- [Task to complete]: Please copy the lines word for word, beginning with the line containing "For detailed information" and continuing through the line containing "This is the".

%%

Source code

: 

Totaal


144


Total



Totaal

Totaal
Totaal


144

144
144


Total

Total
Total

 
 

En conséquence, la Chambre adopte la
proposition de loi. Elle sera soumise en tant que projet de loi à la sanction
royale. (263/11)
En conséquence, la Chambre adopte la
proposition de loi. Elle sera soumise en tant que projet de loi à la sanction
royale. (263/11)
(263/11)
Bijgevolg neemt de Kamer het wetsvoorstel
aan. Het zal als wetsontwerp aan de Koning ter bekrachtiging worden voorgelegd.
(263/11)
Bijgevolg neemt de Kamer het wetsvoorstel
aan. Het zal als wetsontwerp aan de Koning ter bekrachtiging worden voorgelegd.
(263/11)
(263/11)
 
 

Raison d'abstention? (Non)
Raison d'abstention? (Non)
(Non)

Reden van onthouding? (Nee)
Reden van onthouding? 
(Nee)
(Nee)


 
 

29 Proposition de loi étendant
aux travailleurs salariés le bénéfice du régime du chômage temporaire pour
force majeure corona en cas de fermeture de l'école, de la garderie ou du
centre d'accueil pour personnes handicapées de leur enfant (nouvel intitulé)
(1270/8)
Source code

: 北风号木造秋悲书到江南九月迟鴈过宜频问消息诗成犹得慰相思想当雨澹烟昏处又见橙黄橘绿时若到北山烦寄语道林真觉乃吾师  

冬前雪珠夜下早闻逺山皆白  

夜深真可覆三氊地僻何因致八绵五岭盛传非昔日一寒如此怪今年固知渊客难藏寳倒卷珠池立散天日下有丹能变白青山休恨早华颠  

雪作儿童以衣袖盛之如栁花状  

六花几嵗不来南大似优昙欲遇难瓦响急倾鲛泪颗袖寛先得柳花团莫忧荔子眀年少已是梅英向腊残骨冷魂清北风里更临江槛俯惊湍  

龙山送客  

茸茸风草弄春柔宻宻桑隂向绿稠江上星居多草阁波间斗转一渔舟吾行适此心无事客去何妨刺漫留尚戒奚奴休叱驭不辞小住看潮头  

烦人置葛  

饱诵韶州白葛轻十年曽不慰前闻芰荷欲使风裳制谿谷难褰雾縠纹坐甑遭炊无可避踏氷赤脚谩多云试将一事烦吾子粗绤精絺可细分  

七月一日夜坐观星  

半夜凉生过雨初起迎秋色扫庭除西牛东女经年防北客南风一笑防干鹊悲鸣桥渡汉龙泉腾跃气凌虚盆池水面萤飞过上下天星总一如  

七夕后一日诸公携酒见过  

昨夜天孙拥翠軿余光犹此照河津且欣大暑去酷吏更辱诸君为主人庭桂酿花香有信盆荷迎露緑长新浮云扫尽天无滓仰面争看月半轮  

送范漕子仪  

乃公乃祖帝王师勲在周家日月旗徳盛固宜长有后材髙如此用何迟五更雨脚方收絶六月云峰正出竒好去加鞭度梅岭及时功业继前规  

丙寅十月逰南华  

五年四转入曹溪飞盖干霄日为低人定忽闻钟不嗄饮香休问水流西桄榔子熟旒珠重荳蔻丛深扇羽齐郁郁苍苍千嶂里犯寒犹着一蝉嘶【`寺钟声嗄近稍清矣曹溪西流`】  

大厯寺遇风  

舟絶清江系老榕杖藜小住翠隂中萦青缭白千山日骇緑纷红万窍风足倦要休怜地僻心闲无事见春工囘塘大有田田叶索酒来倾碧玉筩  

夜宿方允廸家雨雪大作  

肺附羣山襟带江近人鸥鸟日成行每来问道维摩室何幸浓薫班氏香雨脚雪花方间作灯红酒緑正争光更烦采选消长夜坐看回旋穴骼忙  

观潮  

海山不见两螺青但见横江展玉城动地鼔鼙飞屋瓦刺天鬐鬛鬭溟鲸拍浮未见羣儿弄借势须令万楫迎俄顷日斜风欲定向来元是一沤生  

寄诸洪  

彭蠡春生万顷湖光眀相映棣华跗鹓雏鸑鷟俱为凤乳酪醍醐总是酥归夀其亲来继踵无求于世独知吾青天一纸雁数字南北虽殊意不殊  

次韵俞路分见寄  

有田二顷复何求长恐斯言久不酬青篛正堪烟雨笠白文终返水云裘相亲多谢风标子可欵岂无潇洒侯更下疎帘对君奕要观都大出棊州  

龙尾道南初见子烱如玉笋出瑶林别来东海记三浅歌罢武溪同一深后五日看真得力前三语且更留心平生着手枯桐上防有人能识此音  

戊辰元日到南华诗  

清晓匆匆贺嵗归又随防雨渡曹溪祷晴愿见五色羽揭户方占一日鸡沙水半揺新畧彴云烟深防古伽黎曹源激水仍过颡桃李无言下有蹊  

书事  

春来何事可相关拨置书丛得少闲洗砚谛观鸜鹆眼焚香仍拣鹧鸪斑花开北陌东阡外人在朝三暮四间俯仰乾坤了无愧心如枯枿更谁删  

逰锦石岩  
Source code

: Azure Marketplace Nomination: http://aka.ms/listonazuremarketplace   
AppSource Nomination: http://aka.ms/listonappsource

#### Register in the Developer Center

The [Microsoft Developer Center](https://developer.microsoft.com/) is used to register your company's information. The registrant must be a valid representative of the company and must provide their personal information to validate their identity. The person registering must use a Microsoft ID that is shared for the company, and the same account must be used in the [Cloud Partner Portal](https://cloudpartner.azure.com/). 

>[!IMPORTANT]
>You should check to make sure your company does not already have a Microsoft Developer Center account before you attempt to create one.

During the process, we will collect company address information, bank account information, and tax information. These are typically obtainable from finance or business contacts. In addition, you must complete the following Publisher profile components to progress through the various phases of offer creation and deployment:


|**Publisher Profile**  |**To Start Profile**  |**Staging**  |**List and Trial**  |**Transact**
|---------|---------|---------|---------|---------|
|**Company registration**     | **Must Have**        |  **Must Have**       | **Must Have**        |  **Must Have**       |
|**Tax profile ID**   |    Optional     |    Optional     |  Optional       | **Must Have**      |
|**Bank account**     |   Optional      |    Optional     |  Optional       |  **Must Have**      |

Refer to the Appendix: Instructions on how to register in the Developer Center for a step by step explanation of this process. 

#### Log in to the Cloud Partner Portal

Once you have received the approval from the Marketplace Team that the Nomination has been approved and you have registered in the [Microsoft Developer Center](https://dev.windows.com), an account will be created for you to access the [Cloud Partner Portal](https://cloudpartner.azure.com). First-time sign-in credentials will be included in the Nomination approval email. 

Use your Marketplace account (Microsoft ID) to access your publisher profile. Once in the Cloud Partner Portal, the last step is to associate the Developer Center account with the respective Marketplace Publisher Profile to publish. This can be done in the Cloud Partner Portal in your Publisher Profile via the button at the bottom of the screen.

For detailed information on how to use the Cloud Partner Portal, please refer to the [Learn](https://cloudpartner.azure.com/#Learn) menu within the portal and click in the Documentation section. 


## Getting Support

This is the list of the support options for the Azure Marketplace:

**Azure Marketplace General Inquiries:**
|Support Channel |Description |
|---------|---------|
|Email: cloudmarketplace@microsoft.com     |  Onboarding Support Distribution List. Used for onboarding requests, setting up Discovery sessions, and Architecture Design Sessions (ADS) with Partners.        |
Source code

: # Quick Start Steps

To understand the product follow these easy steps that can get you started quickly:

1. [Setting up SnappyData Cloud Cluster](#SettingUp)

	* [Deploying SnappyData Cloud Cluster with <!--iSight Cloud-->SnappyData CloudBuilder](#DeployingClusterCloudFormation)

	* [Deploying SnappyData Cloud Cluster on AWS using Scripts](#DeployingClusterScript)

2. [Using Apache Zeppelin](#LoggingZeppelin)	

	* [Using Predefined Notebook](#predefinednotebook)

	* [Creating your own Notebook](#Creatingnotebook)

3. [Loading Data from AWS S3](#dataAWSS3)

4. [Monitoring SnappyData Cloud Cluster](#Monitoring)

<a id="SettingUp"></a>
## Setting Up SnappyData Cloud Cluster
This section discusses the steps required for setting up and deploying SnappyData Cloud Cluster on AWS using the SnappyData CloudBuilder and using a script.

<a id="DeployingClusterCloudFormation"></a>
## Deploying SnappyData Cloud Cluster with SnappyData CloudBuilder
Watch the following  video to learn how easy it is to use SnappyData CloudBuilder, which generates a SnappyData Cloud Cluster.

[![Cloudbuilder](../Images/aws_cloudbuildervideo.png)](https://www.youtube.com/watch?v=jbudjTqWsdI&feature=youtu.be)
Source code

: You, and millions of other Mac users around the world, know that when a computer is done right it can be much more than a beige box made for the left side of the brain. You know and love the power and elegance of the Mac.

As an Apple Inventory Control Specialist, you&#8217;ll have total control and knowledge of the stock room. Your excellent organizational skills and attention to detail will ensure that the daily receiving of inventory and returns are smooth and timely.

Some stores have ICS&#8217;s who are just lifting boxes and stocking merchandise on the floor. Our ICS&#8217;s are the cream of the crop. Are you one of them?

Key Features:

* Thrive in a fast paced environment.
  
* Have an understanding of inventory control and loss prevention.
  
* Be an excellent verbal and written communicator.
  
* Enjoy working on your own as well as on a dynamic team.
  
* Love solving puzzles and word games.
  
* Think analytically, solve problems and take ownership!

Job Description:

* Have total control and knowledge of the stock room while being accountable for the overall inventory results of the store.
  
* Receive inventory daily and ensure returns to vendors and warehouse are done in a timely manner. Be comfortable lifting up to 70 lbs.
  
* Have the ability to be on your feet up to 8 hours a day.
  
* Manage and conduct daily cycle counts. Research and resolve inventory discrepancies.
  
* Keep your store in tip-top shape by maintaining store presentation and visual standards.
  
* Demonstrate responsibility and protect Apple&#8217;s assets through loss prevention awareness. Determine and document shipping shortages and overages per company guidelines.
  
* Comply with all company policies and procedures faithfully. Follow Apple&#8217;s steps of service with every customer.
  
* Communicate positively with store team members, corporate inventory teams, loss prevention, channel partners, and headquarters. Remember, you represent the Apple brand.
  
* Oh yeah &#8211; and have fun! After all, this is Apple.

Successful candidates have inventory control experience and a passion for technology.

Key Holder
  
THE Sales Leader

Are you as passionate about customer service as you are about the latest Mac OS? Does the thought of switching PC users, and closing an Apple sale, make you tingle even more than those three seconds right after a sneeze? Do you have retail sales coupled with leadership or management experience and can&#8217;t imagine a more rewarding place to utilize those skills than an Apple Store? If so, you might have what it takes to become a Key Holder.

%%

- [Answer space]:
For detailed information on how to use the Cloud Partner Portal, please refer to the [Learn](https://cloudpartner.azure.com/#Learn) menu within the portal and click in the Documentation section. 


## Getting Support

This is the list of the support options for the Azure Marketplace:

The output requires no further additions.